Das ist hinsichtlich Baden-Württemberg für mich sachlich schwierig zu überblicken. Zunächst einmal ist das Land 2018 mit der Entscheidung 2 BvL 2/17 dazu aufgefordert worden, eine als verfassungswidrig entschiedene Regelung zu korrigieren. Es stellt sich nun die Frage, ob diese Korrektur tatsächlich hinreichend erfolgt ist. Das Bundesverfassungsgericht hat 2018 abschließend festgestellt, dass der Verfassungsverstoß hinsichtlich einer "aus speziellen haushalterischen Erwägungen heraus erlassene Sonderregelung festgestellt (vgl. BVerfGE 145, 1 <19 Rn. 45>)" werde (Rn. 40). Nun lässt sich in den nachfolgenden gesetzlichen Regelungen bis heute feststellen, dass erstens die speziellen haushalterischen Erwägungen nicht abgestellt worden sind und dass zweitens spätestens mit dem "Vier-Säulen-Modell" erneut eine Verletzung des Abstandsgebots zwischen den Besoldungsgruppen vollzogen worden ist (auf einen solchen Verstoß bezieht sich die Rn. 45 in der im Zitat am Ende genannten aktuellen Entscheidung vom 04. Mai 2020).
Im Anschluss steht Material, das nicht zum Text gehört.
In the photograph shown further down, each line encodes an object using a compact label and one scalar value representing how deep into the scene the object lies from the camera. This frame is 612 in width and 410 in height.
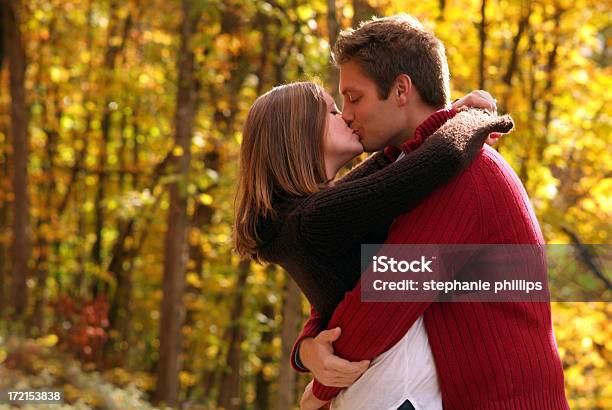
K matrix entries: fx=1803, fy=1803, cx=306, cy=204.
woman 4.17
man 4.09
Damit aber könnte eine nicht hinreichende Beachtung der mit Gesetzeskraft erlassenen Entscheidung gegeben sein; denn das Bundesverfassungsgericht hatte ja einen klaren Handlungsauftrag an den Gesetzgeber formuliert, eben dafür Sorge zu tragen, dass das Abstandsgebot gewahrt bleibe. Es stellte sich insofern die Frage, ob hier eine Untätigkeit vorliegt, die dann wiederum ggf. eine Vollstreckungsanordnung rechtfertigen könnte; denn darüber hinaus lässt sich eventuell feststellen, dass wegen des weiterhin bestehenden eklatanten Verstoßes gegen das Mindestabstandsgebot ebenfalls weiterhin eine Verletzung des Abstands zwischen den Besoldungsgruppen vorliege - aber wie gesagt, das ist ein sachlich komplexes Feld.
Von einem kann man allerdings ausgehen, denke ich: Das Bundesverfasungsgericht wird zukünftig insbesondere die Besoldungsgesetzgeber, denen es in den letzten Jahren konkrete Handlungsaufträge erteilt hat und die diese ggf. nicht hinreichend erfüllt haben, noch einmal stärker in den Blick nehmen als die anderen. Baden-Württemberg kann man ggf. zu diesen Fällen dazurechnen - spätestens, nachdem es nun mit dem sog. "Vier-Säulen-Modell" gezielt sämtliche Bodenhaftung aufgegeben und sich ebenfalls ganz bewusst in unendliche Weiten hineinkatapultiert hat -, ebenso Berlin, Sachsen und eventuell auch schon Niedersachsen. Und sofern sie nach der anstehenden Entscheidung so weitermachen wollten als wie zuvor dann auch Bremen und Schleswig-Holstein.
Von den drei Kandidaten, die nun zur Bestenauslese nach Karlsruhe beordert werden, gibt insbesondere Niedersachsen berechtigte Hoffnung, dort als Goldmedaillengewinner vom Platz gehen zu können, schließlich hat es sich dort bereits 2015 und 2018 gebührend aufgewärmt und im Anschluss regelmäßig gezeigt, dass es ein wahrer Meister von Dehn- und Streckübungen ist. Die Karlsruher Wettkampfrichter werden hier also vermutlich schon heute besondere gymnastische Haltungsnoten verteilen, die es dem Land ermöglichen, bei regelmäßig fortgeführtem Training schon bei der übernächsten Bestenauslese Deutscher Meister zu werden. Und mit der übernächsten Bestenauslese dürfte es dann bereits schon im nächsten Jahr rechnen dürfen, wenn es nach der zu erwartenden Goldmedaille weiterhin so fleißig trainierte wie bislang und also keine Veranlassung sehen wollte, das Trainingsprogramm grundlegend zu ändern. Also mal schauen, was und wie das Bundesverfassungsgericht seine angekündigten Entscheidungen begründet. Das derzeitige Bibbern in Hannover hat jedenfalls sachlich alle Berechtigung - und ob es ein Bibbern aus Vorfreude ist, da man doch seit Jahren so fleißig trainiert, darf ein wenig bezweifelt werden.
Nun gut, all das ist aber heute erst noch Zukunftsmusik und also davon abhängig, welche konkreten Direktiven das Bundesverfassungsgericht mit seinen anstehenden Entscheidungen ausspricht.